Dont get me wrong if a game just sucks and i see nothing redemptive in it, I'll play for maybe like 3 hours and ditch it. But it's those games that are so close to a "perfect" game I have in my mind that suck so many hours out of me.

Incidentally Transport Fever 2 is like everything I've ever wanted from a city builder game, and since getting it I haven't touched cities skylines even once.
 
It's one of the biggest frustrations that a community has ever experienced. This game had a potential, but it sucks. Devs are incompetent, the job is unfinished, the boss doesn't give a damn, and seems like no one knows what to do. <snip>
What in God’s enormous limb are you talking about? It’s the best game ever created!
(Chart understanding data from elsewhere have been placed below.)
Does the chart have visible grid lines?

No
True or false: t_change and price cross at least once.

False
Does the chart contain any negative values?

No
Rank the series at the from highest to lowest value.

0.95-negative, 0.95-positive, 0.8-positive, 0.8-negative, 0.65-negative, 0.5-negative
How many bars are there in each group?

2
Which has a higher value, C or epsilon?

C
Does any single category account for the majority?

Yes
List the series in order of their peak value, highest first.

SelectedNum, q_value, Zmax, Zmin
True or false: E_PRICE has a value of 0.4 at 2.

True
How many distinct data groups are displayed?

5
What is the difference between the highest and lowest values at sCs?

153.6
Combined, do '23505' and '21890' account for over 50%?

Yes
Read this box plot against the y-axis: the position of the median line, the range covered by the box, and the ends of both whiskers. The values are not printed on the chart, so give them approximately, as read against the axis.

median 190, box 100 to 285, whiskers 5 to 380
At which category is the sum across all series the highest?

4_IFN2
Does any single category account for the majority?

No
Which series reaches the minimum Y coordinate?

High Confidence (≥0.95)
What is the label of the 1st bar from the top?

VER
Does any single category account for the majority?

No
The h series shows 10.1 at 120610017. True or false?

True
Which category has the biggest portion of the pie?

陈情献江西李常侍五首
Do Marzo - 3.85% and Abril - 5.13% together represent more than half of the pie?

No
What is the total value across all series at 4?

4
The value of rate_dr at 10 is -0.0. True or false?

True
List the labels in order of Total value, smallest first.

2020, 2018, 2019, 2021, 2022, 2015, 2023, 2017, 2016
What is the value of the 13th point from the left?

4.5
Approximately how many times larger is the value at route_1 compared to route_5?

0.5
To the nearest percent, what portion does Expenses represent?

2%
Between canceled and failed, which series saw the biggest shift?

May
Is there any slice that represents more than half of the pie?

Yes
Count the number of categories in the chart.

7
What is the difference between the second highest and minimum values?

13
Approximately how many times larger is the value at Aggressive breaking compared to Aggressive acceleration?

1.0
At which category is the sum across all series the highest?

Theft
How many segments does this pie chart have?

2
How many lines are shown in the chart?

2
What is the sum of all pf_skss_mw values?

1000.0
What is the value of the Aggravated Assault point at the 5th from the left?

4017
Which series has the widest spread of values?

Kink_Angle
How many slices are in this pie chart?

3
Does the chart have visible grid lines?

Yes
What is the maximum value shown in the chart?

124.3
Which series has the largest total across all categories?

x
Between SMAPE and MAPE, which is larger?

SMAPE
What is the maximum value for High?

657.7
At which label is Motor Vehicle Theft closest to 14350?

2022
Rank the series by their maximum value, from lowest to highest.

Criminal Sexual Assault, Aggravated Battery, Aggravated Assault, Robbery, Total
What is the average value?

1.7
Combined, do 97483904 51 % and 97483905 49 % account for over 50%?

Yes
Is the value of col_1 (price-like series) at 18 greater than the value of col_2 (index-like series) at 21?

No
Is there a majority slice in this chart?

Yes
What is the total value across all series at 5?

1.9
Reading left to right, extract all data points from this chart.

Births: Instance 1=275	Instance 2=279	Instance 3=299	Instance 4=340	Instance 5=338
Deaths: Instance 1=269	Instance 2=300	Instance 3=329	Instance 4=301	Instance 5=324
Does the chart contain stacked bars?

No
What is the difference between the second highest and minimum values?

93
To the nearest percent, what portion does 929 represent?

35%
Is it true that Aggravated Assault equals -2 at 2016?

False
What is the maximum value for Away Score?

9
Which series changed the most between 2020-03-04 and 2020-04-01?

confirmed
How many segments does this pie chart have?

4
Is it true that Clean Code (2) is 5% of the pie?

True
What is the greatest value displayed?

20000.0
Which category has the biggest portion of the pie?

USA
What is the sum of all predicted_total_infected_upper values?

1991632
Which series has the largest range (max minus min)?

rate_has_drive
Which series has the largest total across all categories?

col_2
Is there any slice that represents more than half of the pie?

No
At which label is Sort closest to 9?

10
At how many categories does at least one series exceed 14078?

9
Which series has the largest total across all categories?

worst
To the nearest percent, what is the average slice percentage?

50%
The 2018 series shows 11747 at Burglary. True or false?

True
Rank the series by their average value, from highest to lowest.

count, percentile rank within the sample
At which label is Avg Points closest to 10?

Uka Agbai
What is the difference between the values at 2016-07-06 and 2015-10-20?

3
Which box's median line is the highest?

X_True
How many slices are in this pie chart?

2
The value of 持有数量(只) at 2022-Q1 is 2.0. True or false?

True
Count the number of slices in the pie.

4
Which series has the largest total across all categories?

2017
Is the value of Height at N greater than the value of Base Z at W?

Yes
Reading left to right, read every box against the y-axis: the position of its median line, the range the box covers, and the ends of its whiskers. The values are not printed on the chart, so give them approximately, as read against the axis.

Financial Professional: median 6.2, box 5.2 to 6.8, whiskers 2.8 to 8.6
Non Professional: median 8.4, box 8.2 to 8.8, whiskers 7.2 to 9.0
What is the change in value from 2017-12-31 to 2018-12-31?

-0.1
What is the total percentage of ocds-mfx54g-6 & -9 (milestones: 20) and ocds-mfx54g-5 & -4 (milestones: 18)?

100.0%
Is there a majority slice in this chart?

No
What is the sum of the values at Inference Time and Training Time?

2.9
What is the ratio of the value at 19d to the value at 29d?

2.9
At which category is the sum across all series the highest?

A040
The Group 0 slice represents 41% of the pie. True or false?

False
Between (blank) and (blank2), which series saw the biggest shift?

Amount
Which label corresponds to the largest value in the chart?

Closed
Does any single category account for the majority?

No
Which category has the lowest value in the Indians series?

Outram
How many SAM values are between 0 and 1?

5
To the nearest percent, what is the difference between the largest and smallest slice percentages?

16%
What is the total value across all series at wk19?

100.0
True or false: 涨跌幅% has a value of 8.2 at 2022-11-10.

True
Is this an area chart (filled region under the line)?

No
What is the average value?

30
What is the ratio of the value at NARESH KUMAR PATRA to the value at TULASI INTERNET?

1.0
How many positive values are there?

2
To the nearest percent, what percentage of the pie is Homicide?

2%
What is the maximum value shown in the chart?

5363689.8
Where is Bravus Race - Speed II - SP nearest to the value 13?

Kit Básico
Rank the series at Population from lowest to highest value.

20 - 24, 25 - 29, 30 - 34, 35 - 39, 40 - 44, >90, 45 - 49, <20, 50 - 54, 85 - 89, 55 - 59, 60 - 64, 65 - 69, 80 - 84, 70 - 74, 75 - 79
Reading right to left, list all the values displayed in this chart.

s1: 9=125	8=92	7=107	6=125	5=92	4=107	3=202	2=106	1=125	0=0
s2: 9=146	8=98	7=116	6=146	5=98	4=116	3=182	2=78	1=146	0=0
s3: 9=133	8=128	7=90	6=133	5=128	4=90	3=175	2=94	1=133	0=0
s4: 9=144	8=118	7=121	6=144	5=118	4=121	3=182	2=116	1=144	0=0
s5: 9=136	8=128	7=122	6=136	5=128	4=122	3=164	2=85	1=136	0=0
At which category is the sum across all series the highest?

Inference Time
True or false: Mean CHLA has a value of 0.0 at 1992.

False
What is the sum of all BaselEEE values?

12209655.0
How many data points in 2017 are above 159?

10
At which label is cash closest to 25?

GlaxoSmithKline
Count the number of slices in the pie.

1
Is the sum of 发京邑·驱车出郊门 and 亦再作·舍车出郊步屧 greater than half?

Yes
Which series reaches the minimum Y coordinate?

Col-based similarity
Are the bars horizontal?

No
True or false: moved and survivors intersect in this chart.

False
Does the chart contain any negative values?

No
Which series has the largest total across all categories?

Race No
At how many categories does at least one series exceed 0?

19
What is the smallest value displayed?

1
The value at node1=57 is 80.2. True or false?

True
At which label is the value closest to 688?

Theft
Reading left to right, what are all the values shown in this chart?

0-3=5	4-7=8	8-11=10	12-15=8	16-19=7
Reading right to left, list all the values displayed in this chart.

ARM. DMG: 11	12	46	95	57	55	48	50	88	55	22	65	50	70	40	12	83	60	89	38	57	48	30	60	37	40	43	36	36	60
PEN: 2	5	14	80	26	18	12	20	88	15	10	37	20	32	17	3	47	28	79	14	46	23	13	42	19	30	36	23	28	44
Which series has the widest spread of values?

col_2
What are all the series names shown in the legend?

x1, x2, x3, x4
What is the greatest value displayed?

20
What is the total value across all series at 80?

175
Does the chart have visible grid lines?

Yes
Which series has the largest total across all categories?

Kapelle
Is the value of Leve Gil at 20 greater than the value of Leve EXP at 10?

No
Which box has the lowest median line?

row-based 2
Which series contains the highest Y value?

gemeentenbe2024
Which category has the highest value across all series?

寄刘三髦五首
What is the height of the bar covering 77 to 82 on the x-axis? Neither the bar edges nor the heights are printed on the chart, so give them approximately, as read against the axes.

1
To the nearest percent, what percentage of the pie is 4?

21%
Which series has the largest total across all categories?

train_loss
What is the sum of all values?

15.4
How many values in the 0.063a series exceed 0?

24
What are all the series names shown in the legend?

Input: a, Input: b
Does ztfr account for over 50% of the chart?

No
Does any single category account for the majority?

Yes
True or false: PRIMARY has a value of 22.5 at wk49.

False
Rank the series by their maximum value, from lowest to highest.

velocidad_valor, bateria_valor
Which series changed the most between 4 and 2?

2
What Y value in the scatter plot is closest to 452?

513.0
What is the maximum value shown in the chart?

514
I waited ten years for this, skipped EA and just recently started playing it. Nothing is better than having a huge bong rip, then completely immerse myself in this perfect game…
 
It's one of the biggest frustrations that a community has ever experienced. This game had a potential, but it sucks. Devs are incompetent, the job is unfinished, the boss doesn't give a damn, and seems like no one knows what to do. <snip>
He is damn too right. And still, no move from TW. I don't think they are even working in the office. Its nothing but laziness. They are leaning their backs all to the modders and this sucks. A game must be full by itself it can't be like this it doesn't even accomplished its early access promises and its being 'developed' for at least 10 years and they don't even care. I am starting to think that they are just plucking the geese at this point. I better have a huge update in the beginning of next year like a christmas update at least for bugfixes. This game has the potential and a backstory use that 'please'.